Em resumo: o filme é bom? É. Vale a pena ver? Em princípio sim. É um filme que toda a gente vai gostar de ver? Longe disso.
A questão que toda a gente tem colocado: vale a pena ver, não se conhecendo nada do universo Warcraft? É um filme confuso? É apenas para os fãs? São muitos nomes e referências? Alguém que não sabe o que é Warcraft ficará perdido?
A resposta é surpreendente. Trata-se de uma adaptação fiel e bastante canónica de um trecho da História de um multiverso que demorou vários anos a ser estabelecido e desenvolvido através pelo menos três propriedades intelectuais. E no entanto, sendo uma adaptação impecável, é absolutamente compreensível para alguém de fora. O mesmo não se pode dizer da trilogia do Senhor dos Anéis.
Só me lembro do nome de três personagens. De vez em quando estabelecem-se relações de confiança entre personagens com um piscar de olhos. Outras vezes morrem pessoas que nem vi durante um minuto. É suposto estar investido em personagens que não me conquistaram, e torcer pelo futuro de um mundo que não me foi apresentado devidamente. São defeitos, mas que aqui não têm importância. No entanto para algumas pessoas este tipo de defeitos variam de importância de filme para filme.
Não faz sentido bater palmas a Peter Jackson pela sua genialidade e não bater a Ducan Jones, a menos que haja um preconceito contra videojogos. Aí é que está o problema, na verdade.
O estigma é forte. A expressão “parece um videojogo” é e tem sido usada de forma depreciativa vezes sem conta. Enquanto que filmes como Hitman: Agent 47 reforçam a ideia que não podem existir boas adaptações cinematográficas de jogos, filmes como Hardcore Henry sugerem que essa falta de qualidade se deve ao próprio medium dos videojogos.

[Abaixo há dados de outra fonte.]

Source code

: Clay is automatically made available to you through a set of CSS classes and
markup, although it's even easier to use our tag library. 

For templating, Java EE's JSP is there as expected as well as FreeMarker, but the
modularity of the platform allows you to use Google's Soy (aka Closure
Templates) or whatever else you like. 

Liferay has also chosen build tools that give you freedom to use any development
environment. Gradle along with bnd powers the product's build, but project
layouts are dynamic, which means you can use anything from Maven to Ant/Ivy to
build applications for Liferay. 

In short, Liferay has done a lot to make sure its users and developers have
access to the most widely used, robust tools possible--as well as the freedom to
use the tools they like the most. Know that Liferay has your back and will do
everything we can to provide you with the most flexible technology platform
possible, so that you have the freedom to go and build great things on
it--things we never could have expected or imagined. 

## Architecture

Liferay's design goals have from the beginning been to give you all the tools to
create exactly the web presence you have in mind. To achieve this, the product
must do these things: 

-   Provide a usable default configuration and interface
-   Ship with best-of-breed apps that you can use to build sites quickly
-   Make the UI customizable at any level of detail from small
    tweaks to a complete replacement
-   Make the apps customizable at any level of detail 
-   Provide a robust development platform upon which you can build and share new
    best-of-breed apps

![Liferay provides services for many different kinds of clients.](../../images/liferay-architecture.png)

A crítica de cinema, que é em grande parte intelectualista (e elitista), aprendeu com algum custo a conviver com o lado mais bacoco da cultura geek. Não que esteja a condenar o intelectualismo cinéfilo ou a elogiar modo de vida Peter Pan. Estou só a dizer as coisas como elas são. Os críticos aprenderam por exemplo a co-existir com filmes como The Winter Soldier, que tem lá um momento em que uma espia russa chamada “a Viúva Negra” e um homem, com força sobre-humana e um escudo feito de um metal mágico, chamado “o Capitão América”, descobrem uma passagem secreta num edifício que é o centro de uma conspiração, mas que está abandonado, e descem para uma cave, em que descobrem uma inteligência artificial pseudo-nazi, feita de cassetes, que de seguida lhes explica o seu plano maquiavélico todo, com suporte audio-visual; é um filme sério, que se leva a sério, e segundo alguns é um dos melhores filmes da sua década; aprenderam a co-existir com esse tipo de filmes e até a bater palmas aos melhores dentro do género. A crítica não destruiu The Lord of the Rings pelas suas raízes literárias e porque era Tolkien, muito embora só uma pequena minoria tenha lido os livros originais.
O universo de Tolkien é legítimo para a crítica. Se The Avengers tivesse saído no início da década 2000, tinha sido destruído, mas não saiu; a crítica foi-se habituando, e com o tempo, o universo da Marvel tornou-se também legítimo. Suspeito que seja também por causa disso que ninguém esteja a apreciar o que a Warner Bros. está a fazer com o universo DC – porque sejamos honestos, Batman vs Superman não é um filme tão mau como por exemplo Thor 2. Warcraft não pede desculpa por existir. Não tenta ser o que não é. Não tenta conquistar quem o está a ver: pelo contrário, é um filme exigente para com o espectador.
É uma postura audaz, mas que naturalmente não tem caído bem com certas pessoas. O filme não esconde as suas origens; na verdade orgulha-se delas. Baseia-se num videojogo porque se quer basear num videojogo. É Warcraft porque “ser Warcaft” é suficiente. E é natural que ofenda quem exige uma justificação.
Há material para fazer pelo menos mais dez filmes, e se lucrar o suficiente é exactamente isso que vai acontecer. Falando com público gamer e não-gamer à saída, prevejo que o filme lucre bastante.
E ainda bem. É merecido, porque Warcraft é a primeira adaptação de um videojogo para o cinema que também é um bom filme.